Dans une langue poétique, Venus Khoury Ghata délivre de son silence une « idole féminine nue aux bras croisés » ensevelie dans une tombe d’une princesse morte.
La sculpture féminine que l’auteure appelle dans son texte « la Dame de Syros » est magnifiquement reproduite dans son intégralité par la 3ème de couverture de l’ouvrage dont le format et la maquette sont agréables et élégants.
« La Dame de Syros » est emblématique de l’art des cyclades d’il y a plus de 4 000 ans : silhouette longiligne très épurée dans sa géométrie de marbre, bras croisés à la taille, tête à la forme de lyre où sont absents les yeux, la bouche « visage absent du visage » ; le nez qui coupe le visage en deux en est le seul relief.
Le très beau texte de Venus Khoury Ghata est plus qu’une lecture personnelle et libre de cette œuvre. L’auteure est « La Dame de Syros » par l’utilisation du « je » et la prédominance des mots liés à la parole et au corps pour insuffler vie et sens à son homonyme de pierre.
La narration suit également une progression dans la connaissance de l’effigie comme si l’auteure fissurait petit à petit les attaches qui enserrent la sculpture pour un lent retour à la lumière.

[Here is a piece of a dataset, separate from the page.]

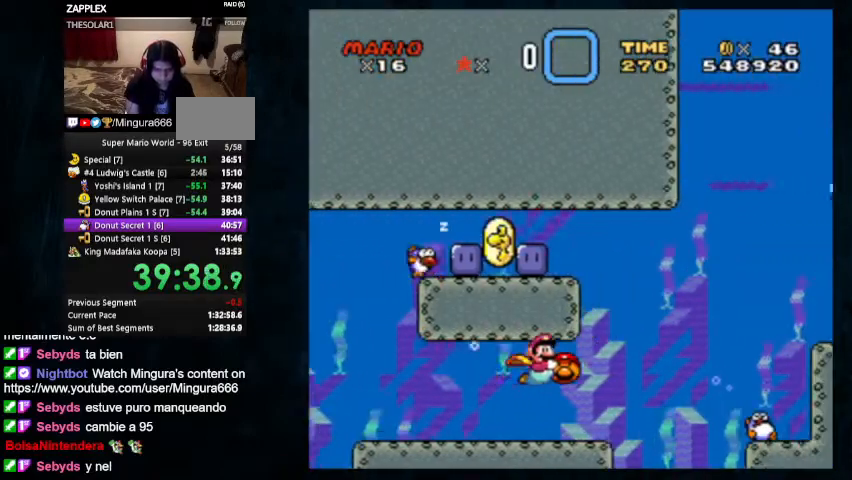
{"buttons": ["Y", "DPAD_UP", "DPAD_RIGHT"], "events": []}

Ainsi, la figurine de pierre est, pour l’archéologue passionné et premier personnage rencontré, une exaltante et prodigieuse «découverte » arrachée à la terre en lui inventant peut être un passé qui n’est pas le sien.
Le sculpteur est celui qui a façonné et ciselé à sa manière la statuette : muette, aveugle, entravée et inféconde.
La statuette est aussi le lieu de l’esprit et des pensées d’une jeune fille Kia à la recherche de son frère jumeau défunt.
L’idole est enfin cette jeune fille libérée à travers le regard et les mots de Vénus Khoury Ghata qui lui prête voix et lui donne vie.
Un très agréable moment de lecture d'un texte qui oscille entre l'observation de l’œuvre et l'écriture sensible de la poétesse et romancière Venus Khoury Ghata.
N'hésitez pas à découvrir de très beaux textes d'auteur(es) autour des chefs d’œuvres des musées régionaux offerts par les éditions Invenit dans la collection Ekphrasis.
"L'idole féminine nue aux bras croisés" est visible dans les collections du Musée du Louvre Lens :
"Le sculpteur de Syros le voulait
il m'avait élaguée tel un arbre malade
taillé le superflu à ma survie
effacé l'excédent à ma temporalité
gardé le cri invisible
le regard gelé tourné vers l'intérieur".